KUALA LUMPUR (Reuters) - Malaysia’s former Prime Minister Mahathir Mohamad on Friday announced that the opposition alliance he now leads would contest the coming general election under the logo of the party of his former political nemesis, Anwar Ibrahim.
Mahathir, 92, is the opposition’s prime minister-candidate to depose his former protege Prime Minister Najib Razak and the undefeated Barisan Nasional coalition, in what could be the most tightly-contested polls since the country’s independence in 1957.
The former prime minister has joined hands with his former deputy and opposition leader, Anwar, who is in jail, ending a feud that had shaped the country’s politics over two decades.
Mahathir’s Pakatan Harapan (PH) coalition applied last year to register another logo, but said it received no response from authorities.
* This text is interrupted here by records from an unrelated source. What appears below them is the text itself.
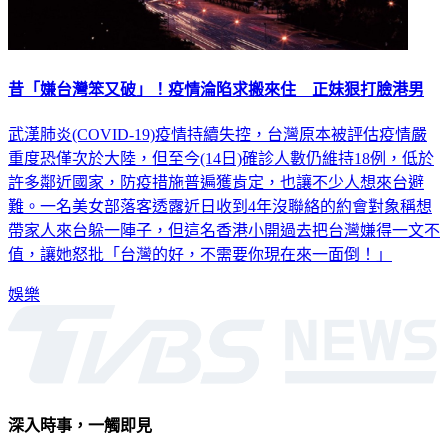
昔「嫌台灣笨又破」！疫情淪陷求搬來住 正妹狠打臉港男
武漢肺炎(COVID-19)疫情持續失控，台灣原本被評估疫情嚴
重度恐僅次於大陸，但至今(14日)確診人數仍維持18例，低於
許多鄰近國家，防疫措施普遍獲肯定，也讓不少人想來台避
難。一名美女部落客透露近日收到4年沒聯絡的約會對象稱想
帶家人來台躲一陣子，但這名香港小開過去把台灣嫌得一文不
值，讓她怒批「台灣的好，不需要你現在來一面倒！」
娛樂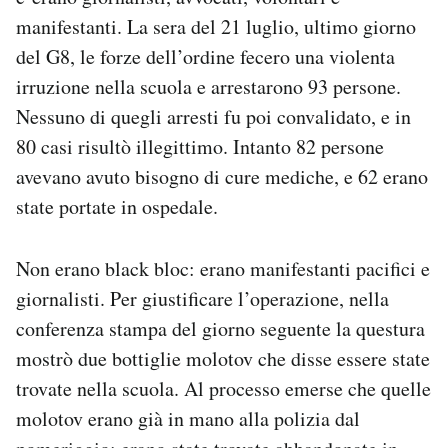
manifestanti. La sera del 21 luglio, ultimo giorno
del G8, le forze dell’ordine fecero una violenta
irruzione nella scuola e arrestarono 93 persone.
Nessuno di quegli arresti fu poi convalidato, e in
80 casi risultò illegittimo. Intanto 82 persone
avevano avuto bisogno di cure mediche, e 62 erano
state portate in ospedale.
Non erano black bloc: erano manifestanti pacifici e
giornalisti. Per giustificare l’operazione, nella
conferenza stampa del giorno seguente la questura
mostrò due bottiglie molotov che disse essere state
trovate nella scuola. Al processo emerse che quelle
molotov erano già in mano alla polizia dal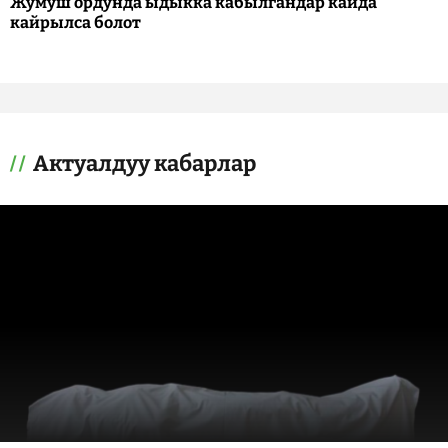
Жумуш ордунда ыдыкка кабылгандар кайда
кайрылса болот
Актуалдуу кабарлар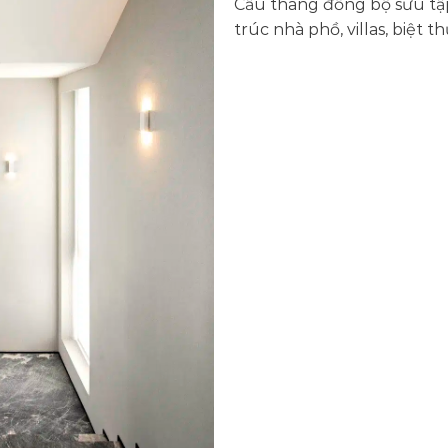
Cầu thang đồng bộ sưu tập 
trúc nhà phồ, villas, biệt t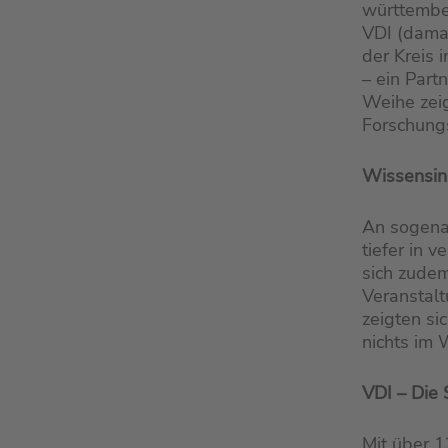
württembe
VDI (damal
der Kreis 
– ein Partn
Weihe zeigt
Forschungs
Wissensins
An sogena
tiefer in 
sich zudem
Veranstalt
zeigten s
nichts im
VDI – Die 
Mit über 1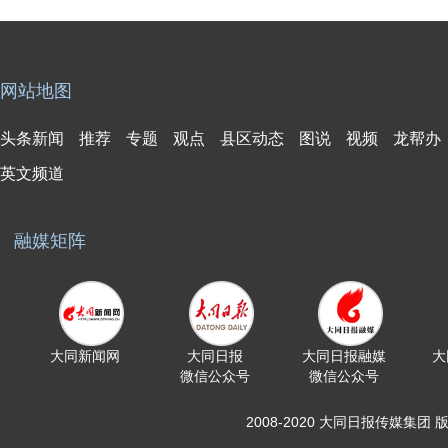
网站地图
头条新闻
推荐
专题
观点
县区动态
图说
视频
龙帮办
英文频道
融媒矩阵
大同新闻网
大同日报
大同日报融媒
大
微信公众号
微信公众号
2008-2020 大同日报传媒集团 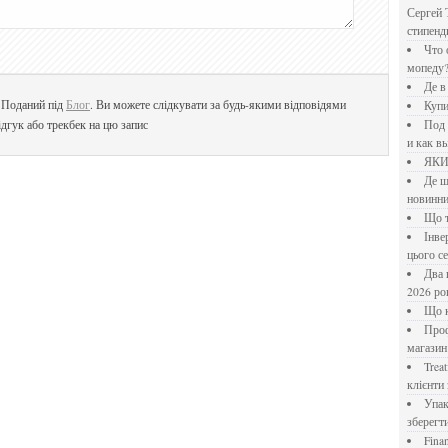
Сергей 
стипен
Что означает крутящий момент применительно к
мопеду
Де 
. Поданий під
Блог
. Ви можете слідкувати за будь-якими відповідями
Куп
дгук або трекбек на цю запис
Под системы: плюсы и минусы, обзор производителей
и как в
ЯК
Де шукати перевірені новини України: рейтинг
новинни
Що
Інверторний кондиціонер до 18 000 грн: топ-5 моделей
цього с
Два шляхи до розлучення: що реально вигідніше у
2026 ро
Що
Професійна хімія та дезінфекція для бізнесу: інтернет-
магазин
Treatfield — онлайн-психотерапія, якій довіряють
клієнти 
Упаковка для спецій: як обрати матеріал і формат, щоб
зберегт
Financial Freedom Academy: что представляет собой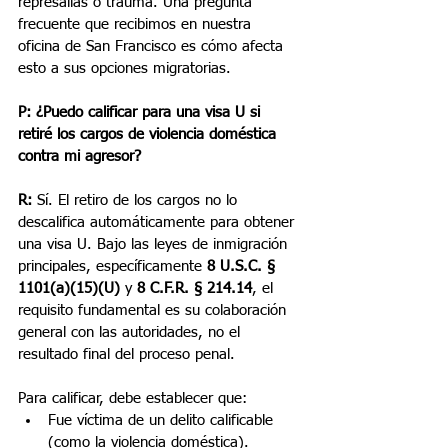
represalias o trauma. Una pregunta 
frecuente que recibimos en nuestra 
oficina de San Francisco es cómo afecta 
esto a sus opciones migratorias.
P: ¿Puedo calificar para una visa U si 
retiré los cargos de violencia doméstica 
contra mi agresor?
R:
 Sí. El retiro de los cargos no lo 
descalifica automáticamente para obtener 
una visa U. Bajo las leyes de inmigración 
principales, específicamente 
8 U.S.C. § 
1101(a)(15)(U)
 y 
8 C.F.R. § 214.14
, el 
requisito fundamental es su colaboración 
general con las autoridades, no el 
resultado final del proceso penal.
Para calificar, debe establecer que:
Fue víctima de un delito calificable 
(como la violencia doméstica).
He said that had been one of the many moves by Najib to slow the opposition’s momentum.
But the logo of Anwar’s People’s Justice Party, featuring two crescent moons, has been officially recognized for several years.
“I am very happy, something that may not have been possible in the past has been done by all of us now,” Mahathir told a crowd of over 3,000 at an opposition rally in the southern state of Johor.
“In the 14th general election, all four parties ... will use one symbol, that is the symbol of Keadilan,” Mahathir said, referring to the adopted logo.
Mahathir’s announcement comes two days after his nascent political outfit, Parti Pribumi Bumiputera Malaysia, was temporarily deregistered for failing to meet a 30-day deadline to hand over paperwork proving the party had complied with registration requirements.
Prime Minister Najib announced on Friday that parliament would be dissolved on Saturday, paving the way for a general election.
No date for the election has yet been announced, but it must be held within 60 days of the dissolution.
Najib is under pressure to deliver an emphatic win for his undefeated Barisan Nasional coalition, as he struggles to appease Malaysians unhappy with rising costs and a multi-billion dollar scandal at a state fund he founded.
Mahathir turned on Najib after it was revealed in 2015 that $681 million allegedly from state fund 1Malaysia Development Berhad (1MDB) had found its way into his former protege’s personal accounts.
More than six countries are investigating alleged misappropriation of funds linked to 1MDB. Najib has denied all wrongdoing.